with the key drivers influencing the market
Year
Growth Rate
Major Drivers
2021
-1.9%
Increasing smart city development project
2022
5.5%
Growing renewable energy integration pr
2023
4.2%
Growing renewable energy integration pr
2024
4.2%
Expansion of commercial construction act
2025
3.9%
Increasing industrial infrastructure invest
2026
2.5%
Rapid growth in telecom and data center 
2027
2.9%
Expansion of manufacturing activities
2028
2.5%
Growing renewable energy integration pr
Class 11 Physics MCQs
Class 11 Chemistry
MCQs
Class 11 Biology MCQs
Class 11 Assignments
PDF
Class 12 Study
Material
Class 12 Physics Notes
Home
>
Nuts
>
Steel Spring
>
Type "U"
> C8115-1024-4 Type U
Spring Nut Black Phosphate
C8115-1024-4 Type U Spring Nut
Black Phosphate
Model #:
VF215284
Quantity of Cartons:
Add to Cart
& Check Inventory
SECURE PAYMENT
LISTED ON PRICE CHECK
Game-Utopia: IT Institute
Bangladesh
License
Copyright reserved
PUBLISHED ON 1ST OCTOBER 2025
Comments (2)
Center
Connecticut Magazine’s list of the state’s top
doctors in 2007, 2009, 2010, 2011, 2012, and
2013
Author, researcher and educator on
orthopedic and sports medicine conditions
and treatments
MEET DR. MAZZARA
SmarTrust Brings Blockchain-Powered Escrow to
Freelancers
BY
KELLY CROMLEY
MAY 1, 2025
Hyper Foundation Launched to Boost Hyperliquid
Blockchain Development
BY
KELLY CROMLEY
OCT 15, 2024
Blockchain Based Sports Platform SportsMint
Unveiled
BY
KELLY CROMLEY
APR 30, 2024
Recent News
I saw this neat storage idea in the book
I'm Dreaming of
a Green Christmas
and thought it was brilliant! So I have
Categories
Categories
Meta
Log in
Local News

= = = =

**EXERCISE OBJECTIVE**
The required answer is the exact run of lines above starting at the line with "Class 11 Chemistry" and ending at the line with "Author, researcher and educator on", with both ends present.

**EXPECTED ANSWER**
Class 11 Chemistry
MCQs
Class 11 Biology MCQs
Class 11 Assignments
PDF
Class 12 Study
Material
Class 12 Physics Notes
Home
>
Nuts
>
Steel Spring
>
Type "U"
> C8115-1024-4 Type U
Spring Nut Black Phosphate
C8115-1024-4 Type U Spring Nut
Black Phosphate
Model #:
VF215284
Quantity of Cartons:
Add to Cart
& Check Inventory
SECURE PAYMENT
LISTED ON PRICE CHECK
Game-Utopia: IT Institute
Bangladesh
License
Copyright reserved
PUBLISHED ON 1ST OCTOBER 2025
Comments (2)
Center
Connecticut Magazine’s list of the state’s top
doctors in 2007, 2009, 2010, 2011, 2012, and
2013
Author, researcher and educator on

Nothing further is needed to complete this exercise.